Parsimonious Morpheme Segmentation with an Application to Enriching Word Embeddings
El-Kishky, Ahmed, Xu, Frank, Zhang, Aston, Han, Jiawei
--Traditionally, many text-mining tasks treat individual word-tokens as the finest meaningful semantic granularity. However, in many languages and specialized corpora, words are composed by concatenating semantically meaningful subword structures.

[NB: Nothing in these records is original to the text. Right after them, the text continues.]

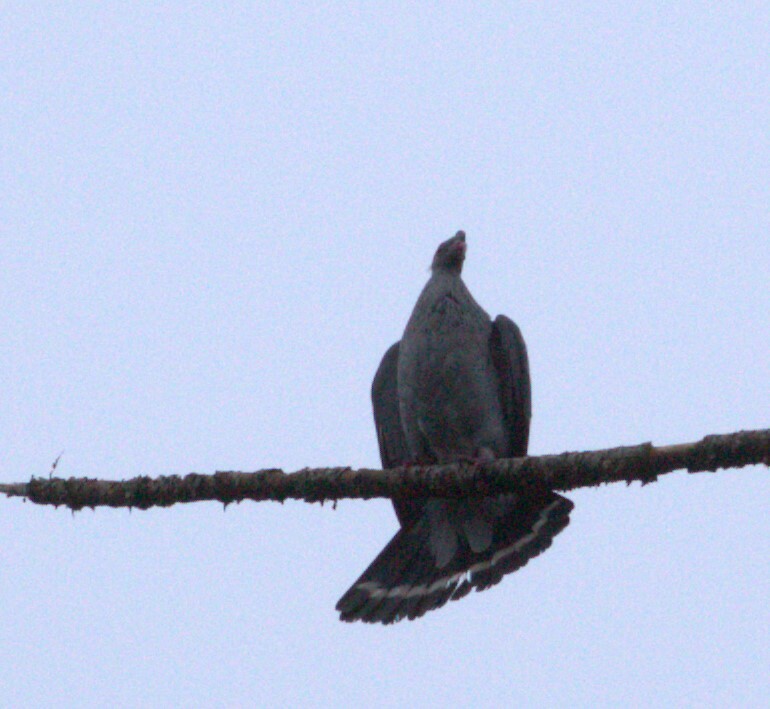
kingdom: Animalia
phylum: Chordata
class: Aves
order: Columbiformes
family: Columbidae
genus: Lopholaimus
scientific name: Lopholaimus antarcticus
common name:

With regard to word embedding techniques, this leads to not only poor embeddings for infrequent words in long-tailed text corpora but also weak capabilities for handling out-of-vocabulary words. In this paper we propose MorphMine for unsupervised morpheme segmentation. MorphMine applies a parsimony criterion to hierarchically segment words into the fewest number of morphemes at each level of the hierarchy. This leads to longer shared morphemes at each level of segmentation. Experiments show that MorphMine segments words in a variety of languages into human-verified morphemes. Additionally, we experimentally demonstrate that utilizing MorphMine morphemes to enrich word embeddings consistently improves embedding quality on a variety of of embedding evaluations and a downstream language modeling task. I NTRODUCTION Decomposing individual words into finer-granularity morphemes is a necessary step for automatically preprocessing concatenative vocabularies where the number of unique word forms is very large. While linguistic approaches can be used to tackle such segmentation, such rule-based approaches are often tailored to specific languages or domains. As such, data-driven, unsupervised methods that forgo linguistic knowledge have been studied [7], [18]. Typically, these methods focus on segmenting words by applying a probabilistic model or compression algorithms to a full text corpus.